Although the module is Python, it links against a C++ library (the same one used by KiCad Pcbnew), so it can segfault if the library has a defect.

You can run the tests in GDB to trace this:

$ gdb

(gdb) file python2
(gdb) run testcases/test_001_pcb_load.py

If the test segfaults, you will get a familiar backtrace, just like if you were running pcbnew under GDB.

Fuzz testing

It is possible to run fuzz testing on some parts of KiCad. To do this for a generic function, you need to be able to pass some kind of input from the fuzz testing tool to the function under test.

For example, to use the AFL fuzzing tool, you will need:

• A test executable that can: ** Receive input from stdin to be run by afl-fuzz. ** Optional: process input from a filename to allow afl-tmin to minimise the input files.
• To compile this executable with an AFL compiler, to enable the instrumentation that allows the fuzzer to detect the fuzzing state.

For example, the qa_pcb_parse_input executable can be compiled like this:

mkdir build
cd build
cmake -DCMAKE_CXX_COMPILER=/usr/bin/afl-clang-fast++ -DCMAKE_C_COMPILER=/usr/bin/afl-clang-fast ../kicad_src
make qa_pcb_parse_input

You may need to disable core dumps and CPU frequency scaling on your system (AFL will warn you if you should do this).

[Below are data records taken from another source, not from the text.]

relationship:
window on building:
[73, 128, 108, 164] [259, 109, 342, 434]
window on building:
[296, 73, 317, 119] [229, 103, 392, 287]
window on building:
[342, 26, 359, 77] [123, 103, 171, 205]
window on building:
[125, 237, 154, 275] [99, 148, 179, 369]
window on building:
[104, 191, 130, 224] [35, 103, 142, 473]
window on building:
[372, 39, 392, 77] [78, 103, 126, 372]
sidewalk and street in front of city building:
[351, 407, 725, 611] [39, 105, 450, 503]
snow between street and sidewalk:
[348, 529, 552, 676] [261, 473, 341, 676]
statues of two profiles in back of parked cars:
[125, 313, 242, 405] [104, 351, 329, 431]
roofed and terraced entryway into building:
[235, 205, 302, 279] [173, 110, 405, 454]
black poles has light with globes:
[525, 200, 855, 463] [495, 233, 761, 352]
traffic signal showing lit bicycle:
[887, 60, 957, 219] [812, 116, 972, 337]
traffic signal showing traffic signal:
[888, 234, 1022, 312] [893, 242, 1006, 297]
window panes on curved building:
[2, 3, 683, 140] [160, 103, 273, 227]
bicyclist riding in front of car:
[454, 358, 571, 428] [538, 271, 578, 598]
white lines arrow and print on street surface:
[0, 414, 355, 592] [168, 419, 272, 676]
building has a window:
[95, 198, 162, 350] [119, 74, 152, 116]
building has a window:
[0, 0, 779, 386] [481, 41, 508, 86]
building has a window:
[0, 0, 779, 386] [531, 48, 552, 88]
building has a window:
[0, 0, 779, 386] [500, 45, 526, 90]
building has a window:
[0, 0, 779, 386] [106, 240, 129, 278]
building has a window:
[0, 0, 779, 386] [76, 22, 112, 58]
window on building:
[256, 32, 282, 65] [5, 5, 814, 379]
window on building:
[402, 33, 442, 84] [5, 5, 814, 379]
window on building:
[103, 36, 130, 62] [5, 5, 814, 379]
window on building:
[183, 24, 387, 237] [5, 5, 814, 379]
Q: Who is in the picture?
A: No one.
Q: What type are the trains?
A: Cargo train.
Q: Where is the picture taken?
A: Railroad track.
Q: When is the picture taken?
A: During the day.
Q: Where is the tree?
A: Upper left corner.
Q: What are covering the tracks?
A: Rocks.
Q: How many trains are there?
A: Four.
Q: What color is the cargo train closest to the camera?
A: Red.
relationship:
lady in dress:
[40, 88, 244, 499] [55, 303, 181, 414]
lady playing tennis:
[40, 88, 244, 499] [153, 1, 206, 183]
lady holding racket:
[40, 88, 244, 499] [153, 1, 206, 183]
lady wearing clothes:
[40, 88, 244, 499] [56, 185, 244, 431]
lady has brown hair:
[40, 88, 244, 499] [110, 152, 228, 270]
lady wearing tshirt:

For example, as root:

# echo core >/proc/sys/kernel/core_pattern
# echo performance | tee cpu*/cpufreq/scaling_governor

To fuzz:

afl-fuzz -i fuzzin -o fuzzout -m500 qa/pcb_parse_input/qa_pcb_parse_input

where:

• -i is a directory of files to use as fuzz input "seeds"
• -o is a directory to write the results (including inputs that provoke crashes or hangs)
• -t is the maximum time that a run is allowed to take before being declared a "hang"
• -m is the memory allowed to use (this often needs to be bumped, as KiCad code tends to use a lot of memory to initialise)

The AFL TUI will then display the fuzzing progress, and you can use the hang- or crash-provoking inputs to debug code as needed.